Jimster480 · November 8, 2018, 6:47am

The one thing that I think alot of people are not thinking about in regards to the desktop socket is that there are only 2 memory channels…
As we have seen with threadripper and 32 cores, there is not enough memory bandwidth for 32 cores while using only 4 memory channels.
Therefore if there were 16 cores and only 2 memory channels, this would effectively run into the same per-core bandwidth bottleneck that exists with the 32c Threadripper.

urmamasllama · November 8, 2018, 3:17pm

I had worked that out too. I rather think that this chiplet design is going to be used to give us 8c16t apus toward the end of next year and beefy ones at that because they should be able to fit a vega 20 that way. AM4+ will likely be when we see a 16 core consumer chip if even then.

2bitmarksman · November 8, 2018, 6:58pm

AMD is sitting real pretty for it’s CPUs to take a huge chunk of market share. Looking forward to how this effects the consumer market in late 2019/2020 an IO Die that size could mean some big things to come

Marten · November 9, 2018, 12:46am

The EPYC IO chip will be very interesting to see spec wise. Will it be large L4 cache and with the next gen infinity fabric feed all the cores well.

Are the chiplets 1ccx now or still 2.

I could see AMD sticking to 8 cores on AM4 but 16 would be insane Threadripper next year could be nice with a IO die.

MazeFrame · November 9, 2018, 8:08am

8 chiplets and 64 cores total, so 8cpc (cores per chiplet).

Yup, I want to know more about it.

anotherriddle · November 9, 2018, 9:12am

We can only hope! I would love more than 8 cores on AM4 but I think it is more realistic that they will stay at 8 cores on the consumer boards.

Some people are saying that now there are 8 cores per CCX (which means all cores in one chiplet on one compute complex). Do we have confirmation on that?

denstieg · November 9, 2018, 12:41pm

"I had a drink with Scott Aylor of AMD last evening along with Ian Cutress, Paul Alcorn, and Charlie Demerjian.

There are going to be things coming out between now and Rome. Sit tight."

From Servethehome, intresting.

cekim · November 9, 2018, 7:30pm

The 64 core epyc has 8 chiplets with 8 cores each…

It’s possible that each chiplet is now a single ccx but given that a single chiplet was 2 ccx’s, it seems like the theory of 8 per ccx’s came from an assumption that the 64core epyc would be 4 dies again… it is not.

This was clearly wrong, so that theory should be called into question as well…
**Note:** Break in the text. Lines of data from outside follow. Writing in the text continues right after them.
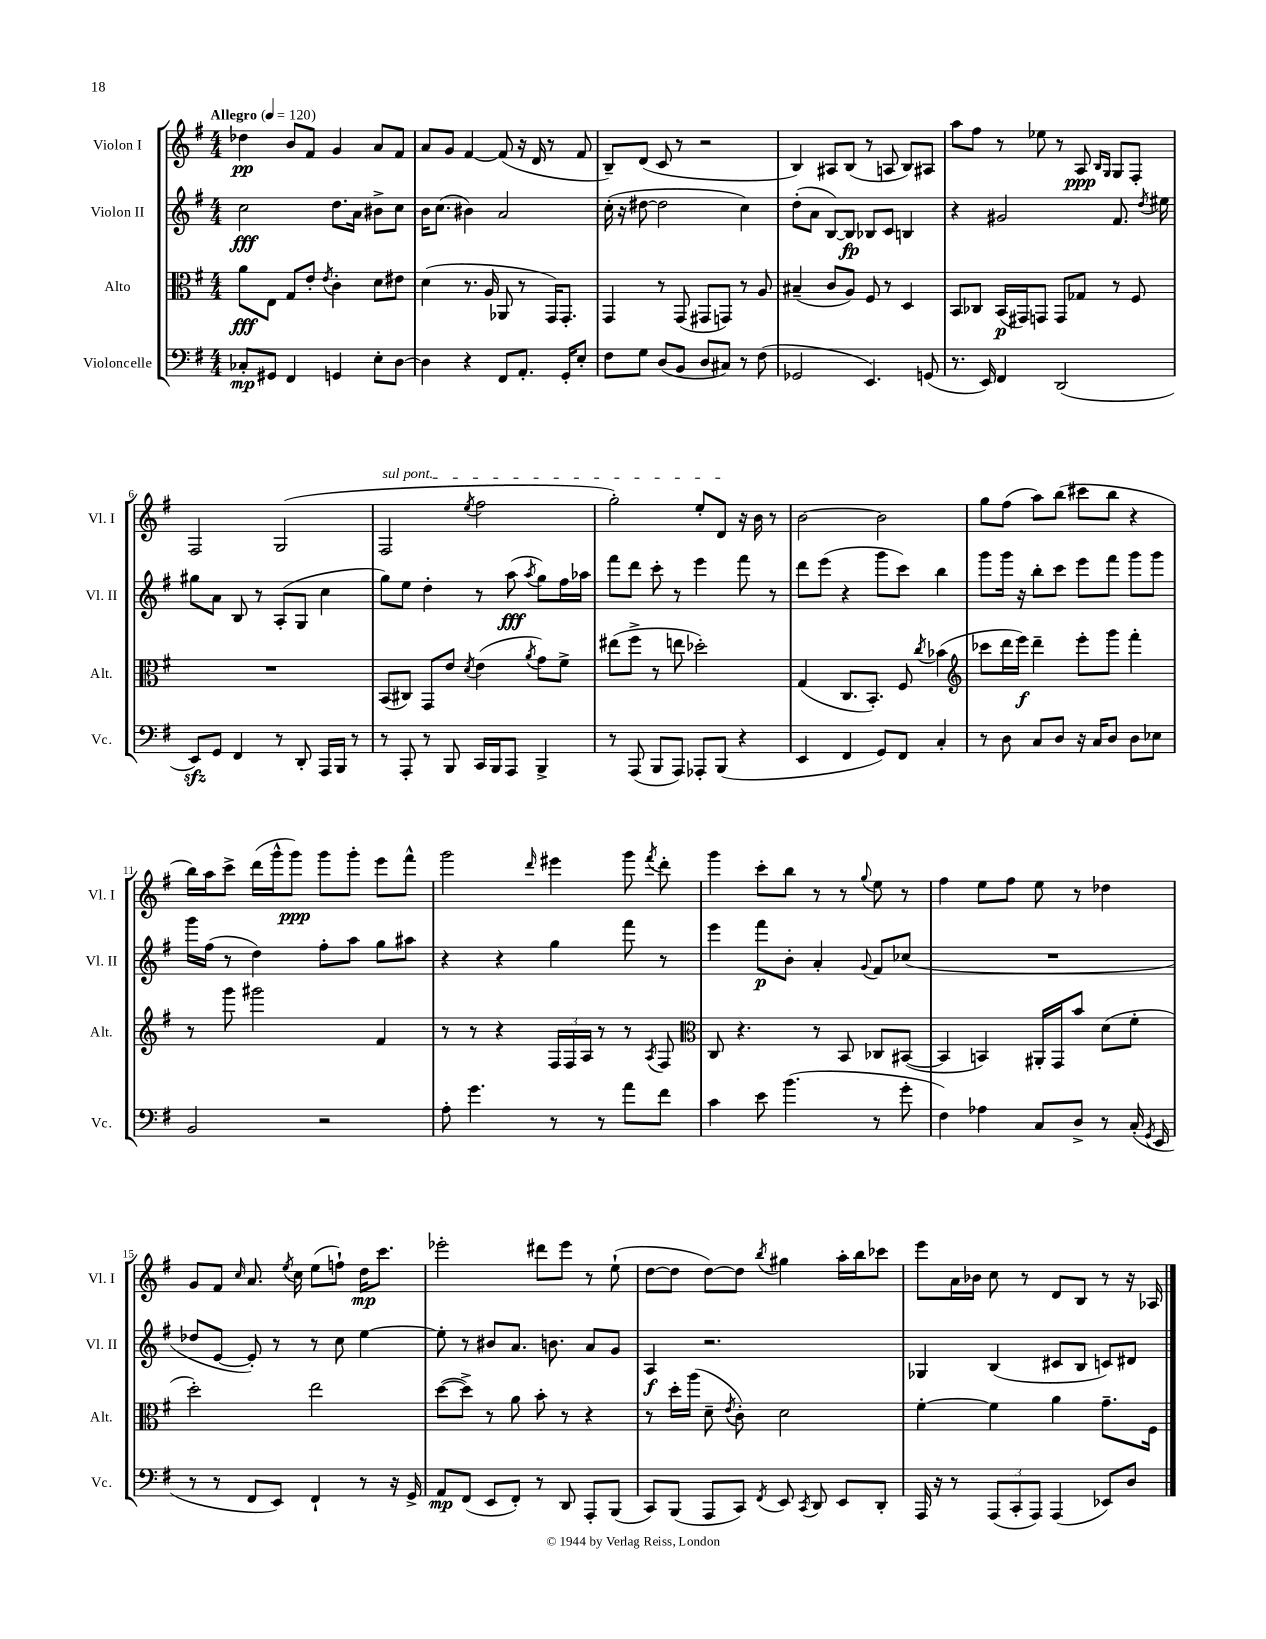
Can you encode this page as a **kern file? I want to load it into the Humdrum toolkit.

**kern	**kern	**kern	**kern
*staff4	*staff3	*staff2	*staff1
*clefF4	*clefC3	*clefG2	*clefG2
*k[f#]	*k[f#]	*k[f#]	*k[f#]
*M4/4	*M4/4	*M4/4	*M4/4
*MM120	*MM120	*MM120	*MM120
8C-'	8a	2cc	4dd-
8GG#	8E	.	.
4FF#	8G	.	8b
.	8e'	.	8f#
.	8qe	.	.
4GG	4c'	8.dd	4g
.	.	16a	.
8E'	8d	8b#^	8a
[8D	8e#	8cc	8f#
=	=	=	=
4D]	(4d	16b	8a
.	.	(8.cc	.
.	.	.	8g
4r	8.r	4b#)	[4f#
.	16A	.	.
8FF#	8AA-	2a	(8f#]
8.AA'	8r	.	16r
.	.	.	16d
.	16GG)	.	8r
16GG'	8.GG'	.	.
8E'	.	.	8f#
=	=	=	=
8F#	4GG	(16cc'	8B~)
.	.	16r	.
8G	.	[8dd#	(8d
(8D	8r	2dd#]	8c
8BB	(8GG	.	8r
8D	8GG#	.	2r
8C#)	8GG)	.	.
8r	8r	4cc)	.
(8F#	8A	.	.
=	=	=	=
2GG-	(4B#~	(8dd'	4B)
.	.	8a	.
.	8c	[8B)	8A#
.	8A)	8B]	(8B
4.EE)	8F#	8B-	8r
.	8r	8c	8A
.	4D	4B	8B)
(8GG	.	.	8A#
=	=	=	=
8.r	8BB	4r	8aa
.	8C-	.	8ff#
16EE)	.	.	.
4FF#	(16BB	2g#	8r
.	16GG#)	.	.
.	8GG	.	8ee-
(2DD	8GG	.	8r
.	8G-	.	8A
.	.	.	16qqB
.	.	.	16qqG
.	8r	8.f#	8G
.	8F#	.	8F#'
.	.	8qdd	.
.	.	16ee#	.
=	=	=	=
8EE)	1r	8gg#	2F#
8GG	.	8a	.
4FF#	.	8B	.
.	.	8r	.
8r	.	(8A'	(2G
8DD'	.	8G	.
16AAA	.	4cc	.
16BBB	.	.	.
8r	.	.	.
=	=	=	=
8r	(8BB	8gg)	2F#
8AAA'	8C#)	8ee	.
8r	8GG	4dd'	.
8BBB	8e	.	.
.	8qd	.	8qee
16CC	(4e	8r	2ff#
16BBB	.	.	.
8AAA	.	(8aa	.
.	8qa	8qaa	.
4BBB^	8g)	8gg)	.
.	8f#^	16ff#	.
.	.	16aa-	.
=	=	=	=
8r	(8ee#	8fff#	2gg')
(8AAA	8ff#^	8ddd	.
8BBB	8r	8ccc'	.
8AAA)	8ee	8r	.
8AAA-'	2dd-')	4eee	8ee'
(8BBB	.	.	8d
4r	.	8fff#	16r
.	.	.	16b
.	.	8r	8r
=	=	=	=
4EE	(4G	8ddd	[2b
.	.	(8eee	.
4FF#	8.C	4r	.
.	8.BB')	.	.
8GG)	.	8ggg	2b]
8FF#	8F#	8ccc)	.
.	8qcc	.	.
4C'	(4b-	4bb	.
=	=	=	=
*	*clefG2	*	*
8r	8ccc-	8ggg	8gg
8D	16ddd	16ggg	(8ff#
.	16eee)	16r	.
8C	4ddd~	8bb'	8aa)
8D	.	8ccc	(8bb
16r	8eee'	8eee	8ccc#
16C	.	.	.
8D	8ggg	8fff#	8bb
8D	4fff#'	8ggg	4r
8E-	.	8ggg	.
=	=	=	=
2BB	8r	16ggg	16bb)
.	.	(16ff#	16aa
.	8ggg	8r	8ccc^
.	2ggg#	4dd)	(16ddd
.	.	.	16ggg^^
.	.	.	8ggg)
2r	.	8ff#'	8ggg
.	.	8aa	8ggg'
.	4f#	8gg	8eee
.	.	8aa#	8fff#^^
=	=	=	=
8A'	8r	4r	2ggg
4.g	8r	.	.
.	4r	4r	.
.	.	.	16qqddd
8r	24F#	4gg	4eee#
.	24F#	.	.
.	24A	.	.
8r	8r	.	.
8a	8r	8fff#	8ggg
.	8qA	.	8qfff#
8f#	8F#	8r	8ddd'
=	=	=	=
*	*clefC3	*	*
4c	8C	4eee	4ggg
.	4.r	.	.
8e	.	8fff#	8ccc'
(4.b	.	8b'	8bb
.	8r	4a'	8r
.	8BB	.	8r
.	.	8qqg	8qqgg
8r	8C-	8f#	8ee
8g'	([8BB#	(8cc-	8r
=	=	=	=
4F#)	4BB#]	1r	4ff#
4A-	4BB)	.	8ee
.	.	.	8ff#
8C	16AA#'	.	8ee
.	16GG	.	.
8D^	8b	.	8r
8r	(8d	.	4dd-
(16C'	8f#'	.	.
8qGG	.	.	.
16EE	.	.	.
=	=	=	=
8r	2dd')	8dd-	8g
8r	.	[8e	8f#
.	.	.	16qqcc
8FF#	.	8e'])	8.a
8EE)	.	8r	.
.	.	.	8qee
.	.	.	16cc
4FF#`	2ee	8r	(8ee
.	.	8cc	8ff`)
8r	.	[4ee	16dd
.	.	.	8.ccc
16r	.	.	.
16GG^	.	.	.
=	=	=	=
8AA	([8dd	8ee']	2eee-'
(8FF#	8dd^])	8r	.
8EE	8r	8b#	.
8FF#')	8a	8.a	.
8r	8b'	.	8ddd#
.	.	8.b	.
8DD	8r	.	8eee-
8AAA'	4r	8a	8r
(8BBB	.	8g	(8ee`
=	=	=	=
8CC)	8r	4A	[8dd
(8BBB	16dd'	.	8dd]
.	(16aa	.	.
8AAA	8d~	2.r	[8dd)
.	8qe	.	.
8CC)	8c')	.	8dd]
8qFF#	.	.	8qbb
8EE	2d	.	4gg#
8qCC	.	.	.
8DD	.	.	.
8EE	.	.	16aa'
.	.	.	16bb
8DD'	.	.	8ccc-
=	=	=	=
16AAA	[4f#'	4G-	8eee
16r	.	.	.
8r	.	.	16a
.	.	.	16b-
(12AAA	4f#]	(4B	8cc
12CC'	.	.	.
.	.	.	8r
12AAA)	.	.	.
(4AAA	4a	8c#	8d
.	.	8B	8B
8EE-)	8.g~	8c)	8r
8D	.	8d#	16r
.	16F#	.	16A-
==	==	==	==
*-	*-	*-	*-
There is also the issue that the chiplet evidently relies on the 14nm “north bridge” (my words) so the consumer part would either have to be different or rely on a different north bridge chiplet… I think it is clear the epyc north bridge is monstrous for a consumer chip… it is physically approaching the size of intels 10-18 core parts… so that’s not gonna happen in AM4…

They are going to need to fab a consumer north bridge and/or a different chiplet. Their strategy has been to share the chiplet design, so my guess would be smaller north bridge with a single chiplet for AM4 but I also guessing…

anotherriddle · November 9, 2018, 7:41pm

Yeah probably. I was not really sure where this was coming from, therefore my question.

Exactly. I am very curious about how they have designed the consumer chip.

However, I am not convinced that it makes sense to go with the same separated IO-die approach like on the server chip. Conncting those dies is not free, but it (obviously) scales favourably with many dies. It might be cheaper to just make a one die consumer chip. We’ll see.